On the East Coast, you might take a ferry between Caribou, Nova Scotia and Prince Edward Island (t 1 877 635 7245, w nfl-bay.com), which costs $17, plus another $66 with car. Yet the more useful route would be from Sydney, Nova Scotia, to points in Newfoundland (t 1 800 341 7981, w marine-atlantic.ca). For example, a trip to Channel-Port aux Basques, Newfoundland, from Sydney costs $40.76, plus another $105.65 with car.

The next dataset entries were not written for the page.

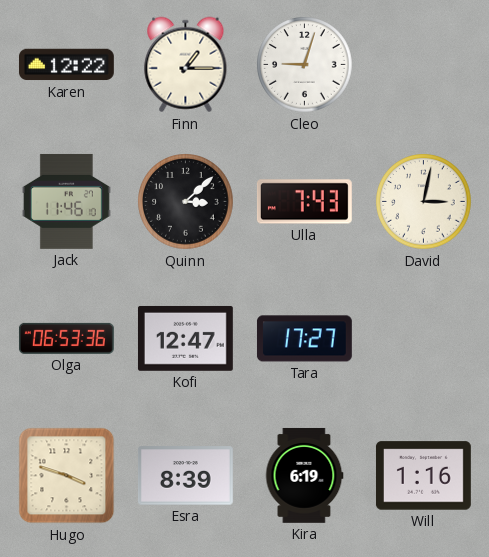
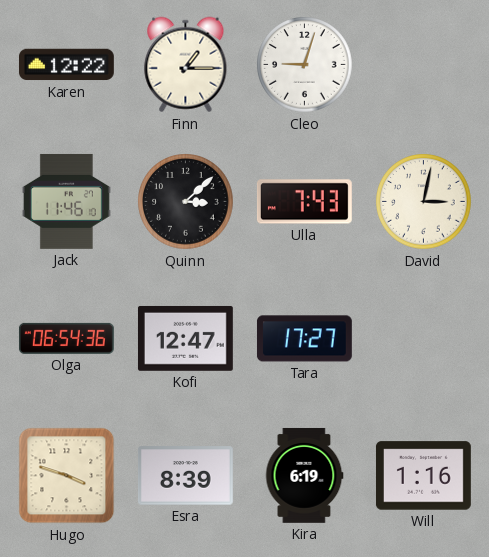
Olga: 06:53 -> 06:54
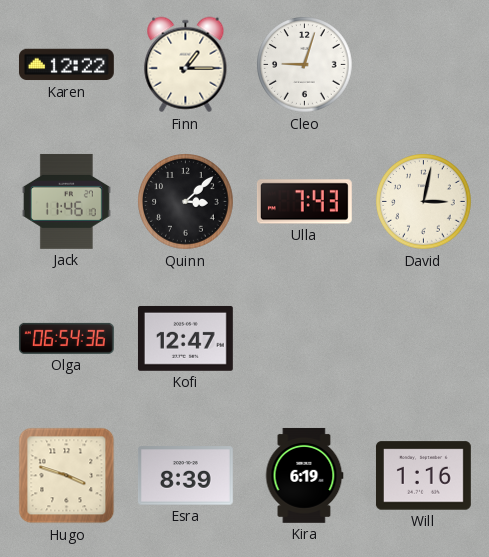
Tara: 17:27 -> none
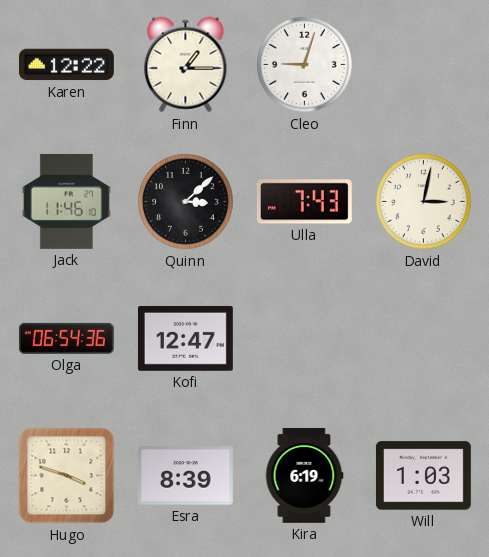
Will: 1:16 -> 1:03
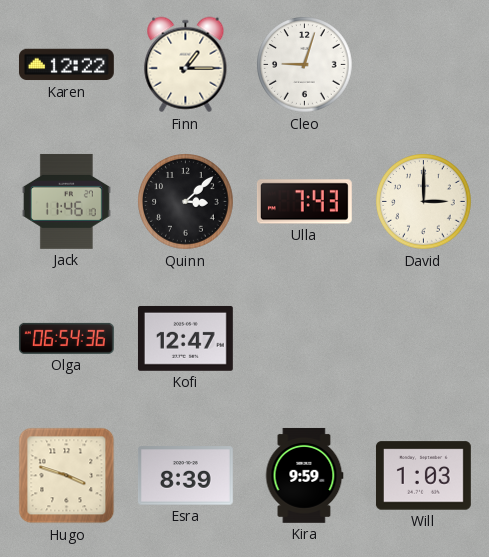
David: 3:02 -> 3:00
Kira: 6:19 -> 9:59
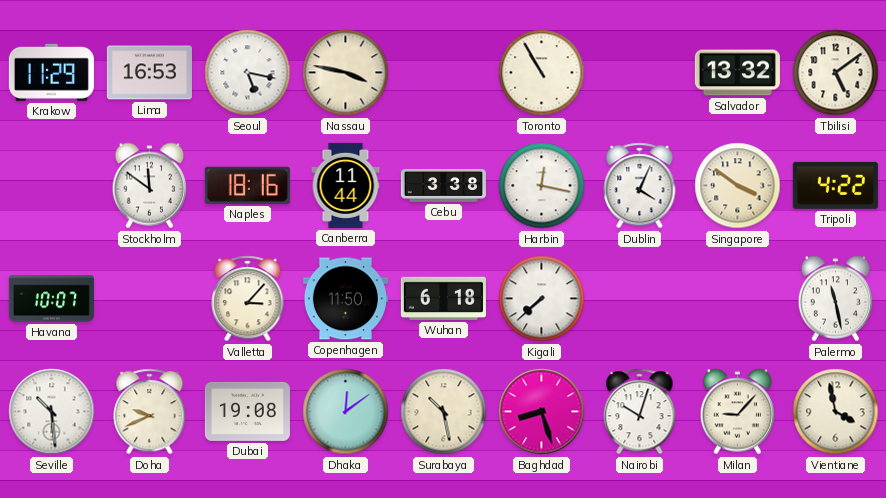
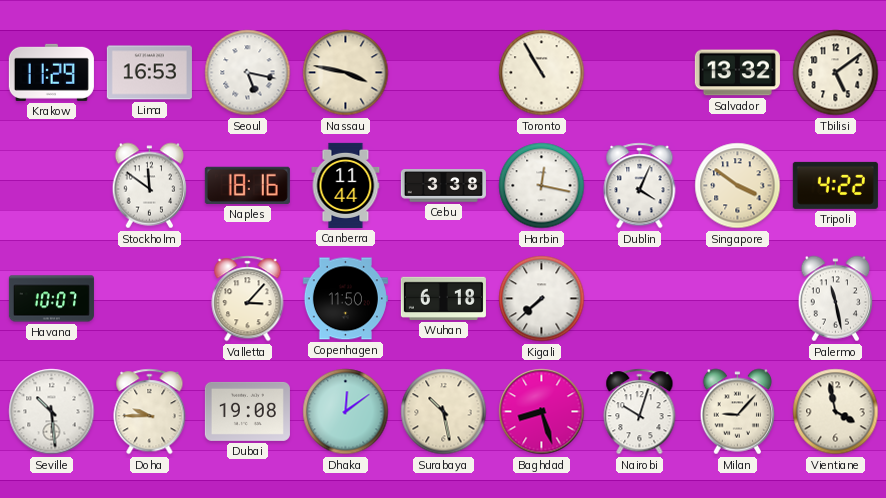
Doha: 9:41 -> 9:45
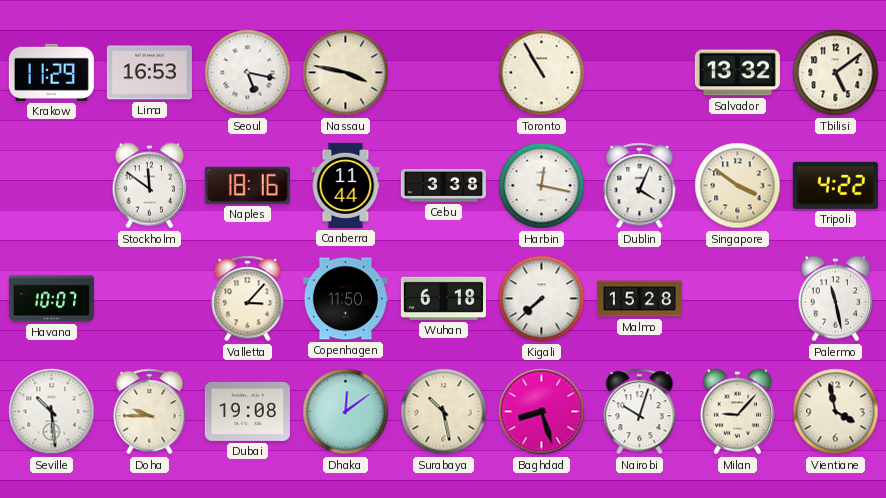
Malmo: none -> 15:28
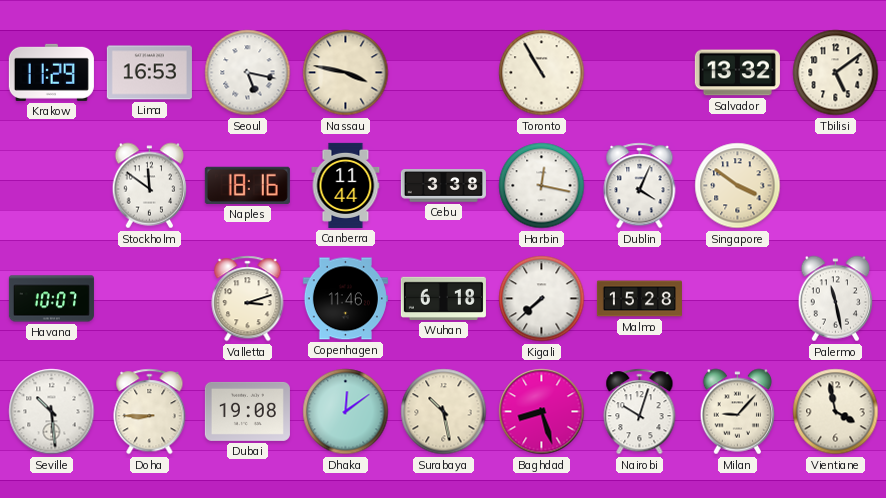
Tripoli: 4:22 -> none
Valletta: 3:07 -> 3:12
Copenhagen: 11:50 -> 11:46
Doha: 9:45 -> 8:45
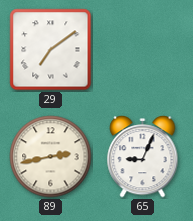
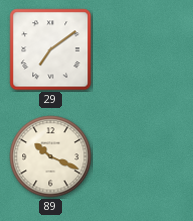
89: 2:43 -> 10:19
65: 9:04 -> none
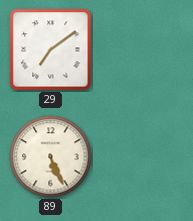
89: 10:19 -> 5:26
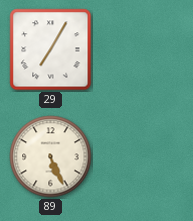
29: 7:09 -> 7:05
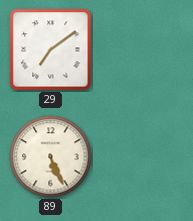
29: 7:05 -> 7:09
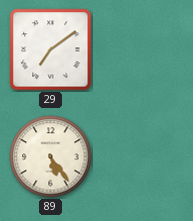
89: 5:26 -> 5:24
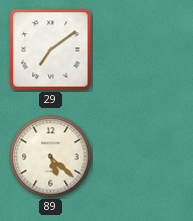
89: 5:24 -> 5:22
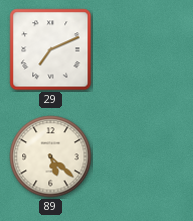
29: 7:09 -> 7:11
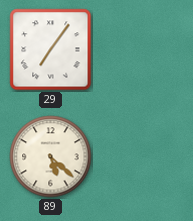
29: 7:11 -> 7:06
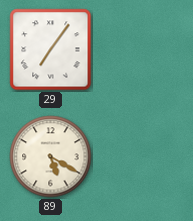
89: 5:22 -> 5:20
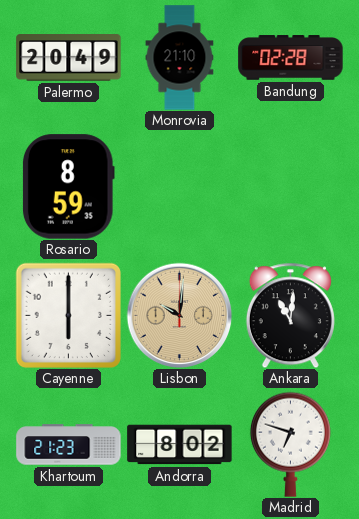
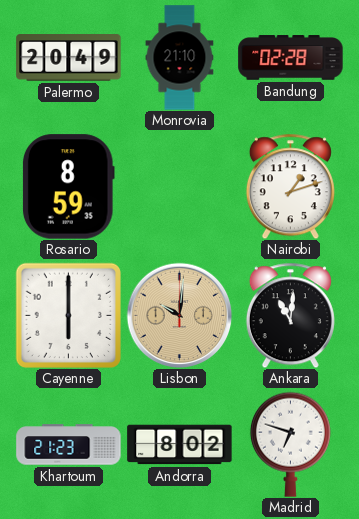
Nairobi: none -> 1:12
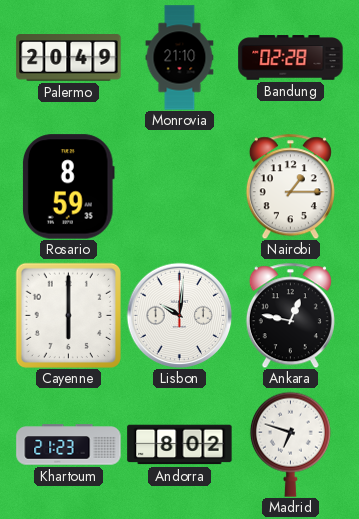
Nairobi: 1:12 -> 1:15
Lisbon dial: champagne -> white
Ankara: 11:01 -> 12:47
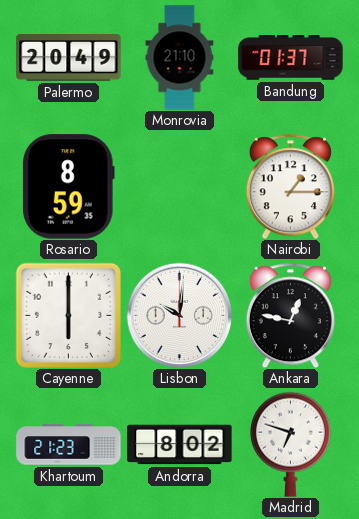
Bandung: 02:28 -> 01:37
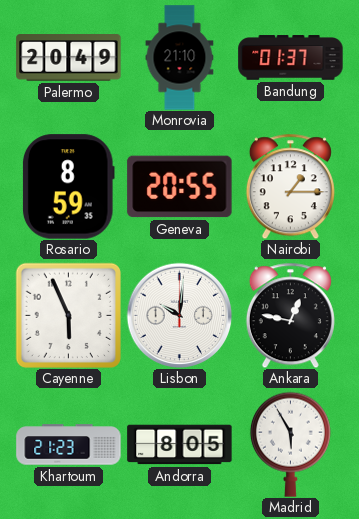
Geneva: none -> 20:55
Cayenne: 6:00 -> 5:56
Andorra: 8:02 -> 8:05
Madrid: 6:48 -> 5:55
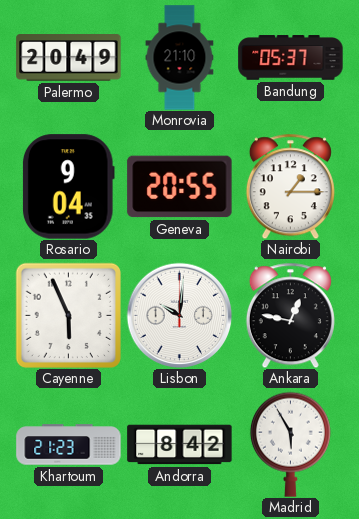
Bandung: 01:37 -> 05:37
Rosario: 8:59 -> 9:04
Andorra: 8:05 -> 8:42
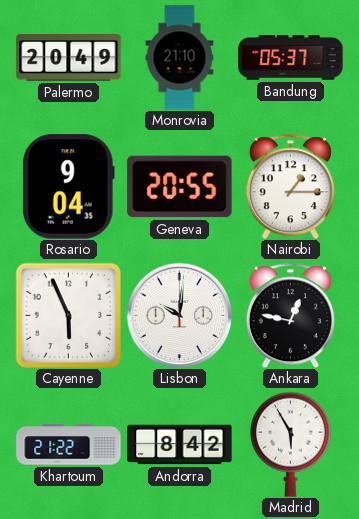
Khartoum: 21:23 -> 21:22
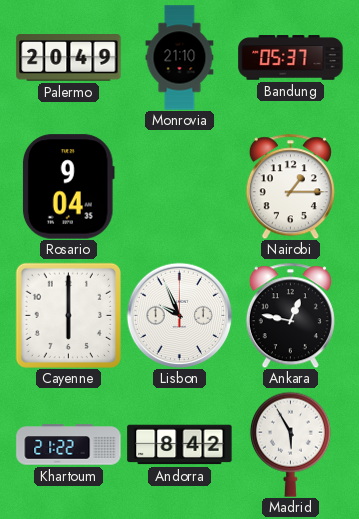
Geneva: 20:55 -> none
Cayenne: 5:56 -> 6:00
Lisbon: 10:01 -> 9:56
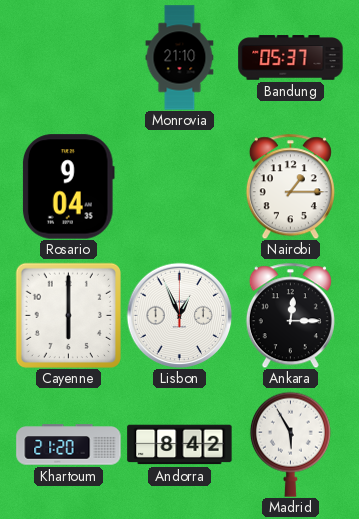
Palermo: 20:49 -> none
Lisbon: 9:56 -> 12:56
Ankara: 12:47 -> 12:15
Khartoum: 21:22 -> 21:20
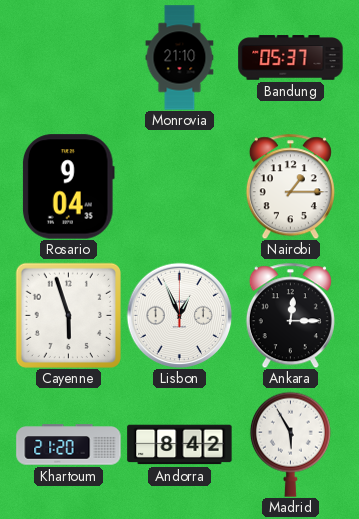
Cayenne: 6:00 -> 5:57
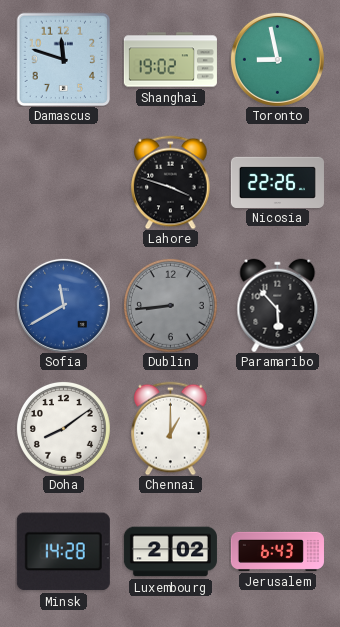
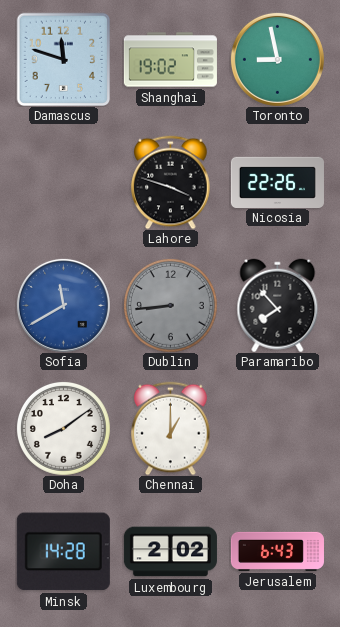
Paramaribo: 5:53 -> 7:53
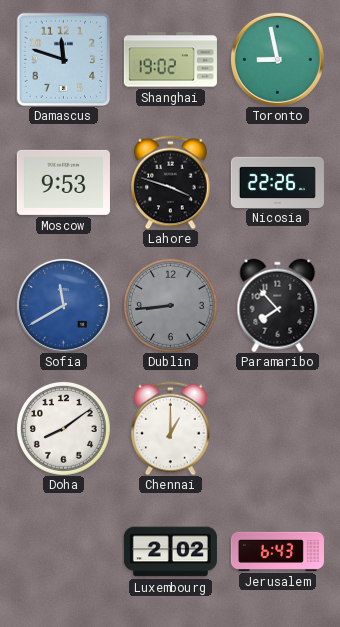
Moscow: none -> 9:53
Minsk: 14:28 -> none
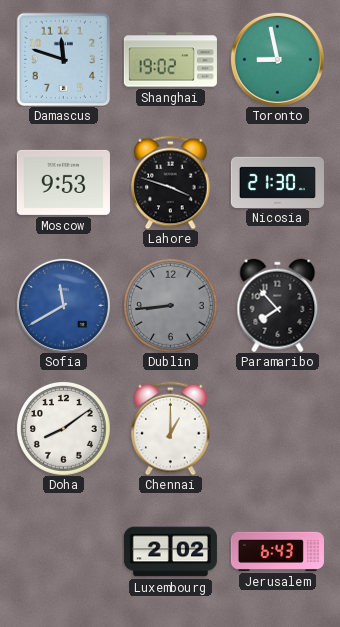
Nicosia: 22:26 -> 21:30
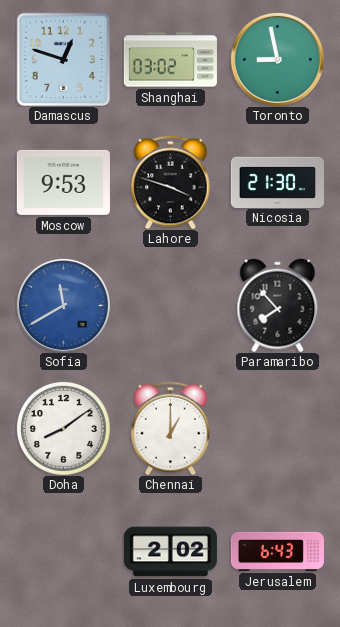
Damascus: 11:48 -> 12:48
Shanghai: 19:02 -> 03:02
Dublin: 8:44 -> none
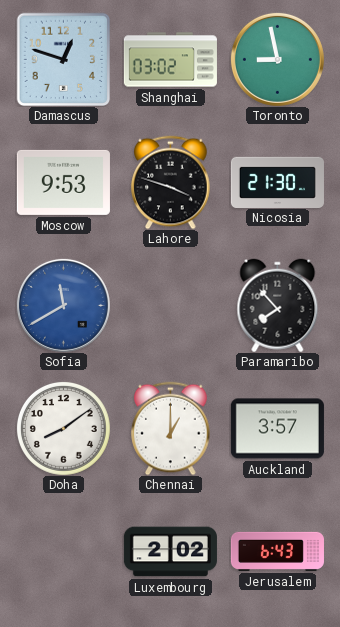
Auckland: none -> 3:57
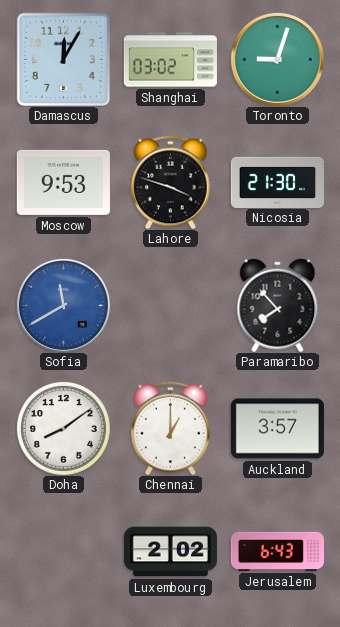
Damascus: 12:48 -> 12:05
Toronto: 8:58 -> 9:03
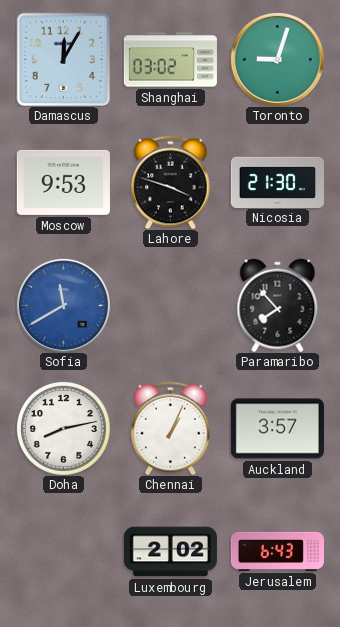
Doha: 8:09 -> 8:13
Chennai: 1:00 -> 1:04
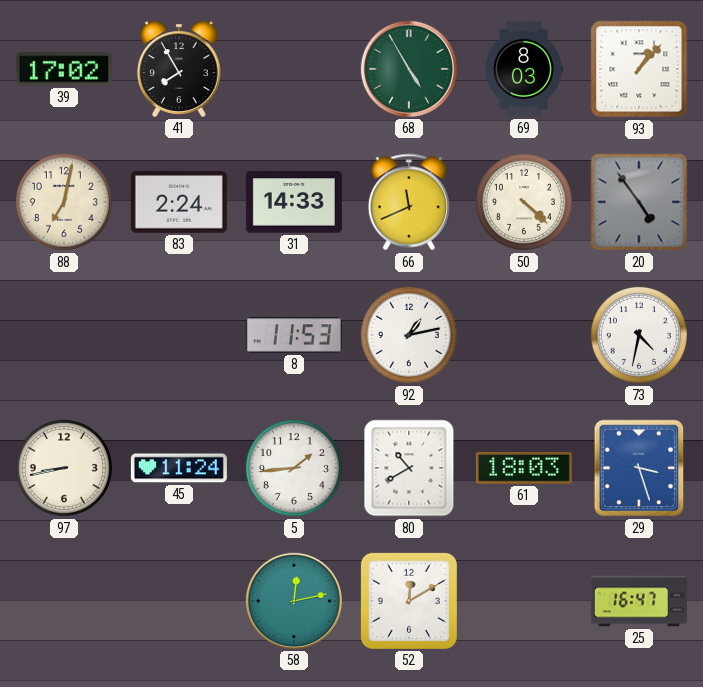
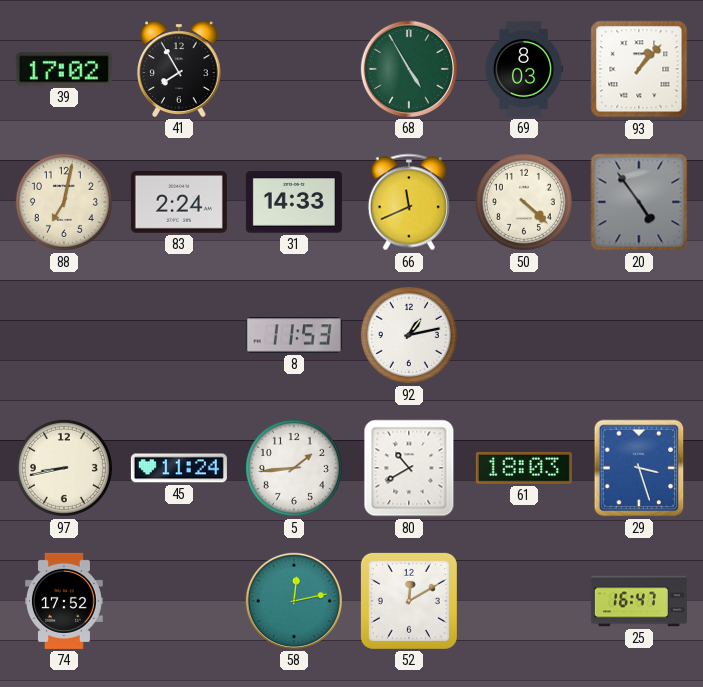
73: 4:32 -> none
74: none -> 17:52
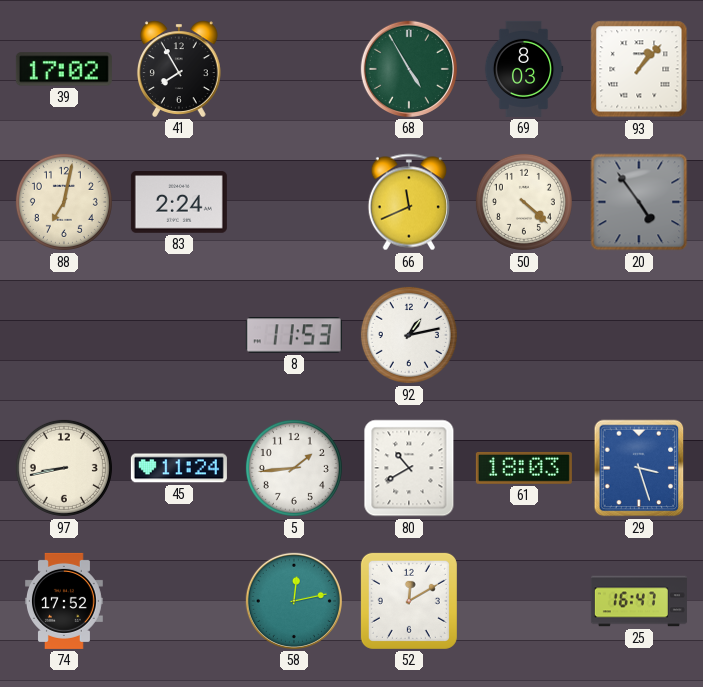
31: 14:33 -> none
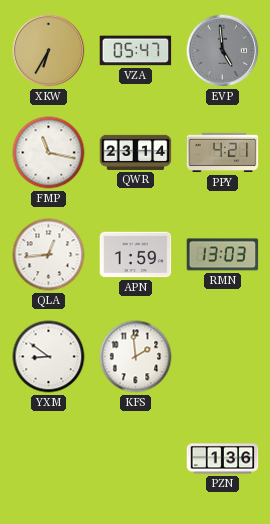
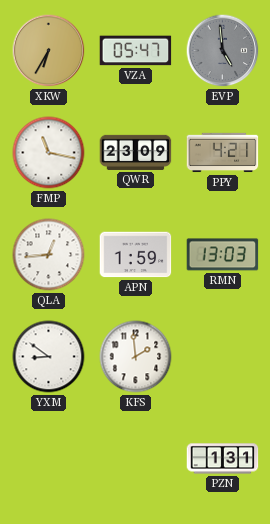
QWR: 23:14 -> 23:09
PZN: 1:36 -> 1:31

City cyclists are reasonably well catered for in Canada: most cities have cycling lanes and produce special maps, and long-distance buses, ferries and trains will allow you to transport your bike either free or at a minimal charge. An interesting on-going project is the development of a coast-to-coast recreational path, the 21,500km Trans Canada Trail (w tctrail.ca), sections of which are already open to cyclists. The Canadian Cycling Association (CCA; t 613 248 1353, w canadian-cycling.com) has information on cycling and publishes several books, including the Complete Guide to Cycling in Canada. Standard bike-rental costs start at around $15–20 per day, plus a sizeable cash sum or a credit card as deposit; outlets are listed throughout the Guide.Read More
Moose Travel and Salty Bear
Moose Travel and Salty Bear
Aimed at backpackers, both the Moose Travel Network (eastern office t 416 504 7514, t 1 888 816 6673, western office t 604 777 9905, t 1 888 244 6673, w moosenetwork.com) and Salty Bear Adventure Travel (Toronto t 1 866 377 3077, Halifax t 1 888 425 2327, w saltybear.ca), provide a completely different experience from regular buses. Their mini-coaches (seating 15–21 passengers) hit the major destinations on the travellers’ circuit in both western and eastern Canada (but not the centre) between May and mid-October; there are some additional winter packages, and also links with VIA Rail.
Moose’s jump-on, jump-off services stop three days a week in the major cities and interesting smaller towns, and you don’t need to book your own accommodation, since Moose ensures that a hostel dorm bed is available for every passenger at all major stopovers. There’s no time limit, so you can take as long as you like to complete a circuit, and you get picked up and dropped off at the door of your hostel. There’s also no age limit, although most travellers tend to be in the 19–34 age bracket; to match this, there’s an array of adventure activities offered as add-ons. Moose has a range of bus passes with their Big West Pass costing around $659 and their Big East Pass $674.
Salty Bear offers a similar tour-based service, primarily in the Maritimes, ranging from trips to Cape Breton from Halifax ($299) to the Island Hopper Pass (from $499), which covers Cape Breton and PEI.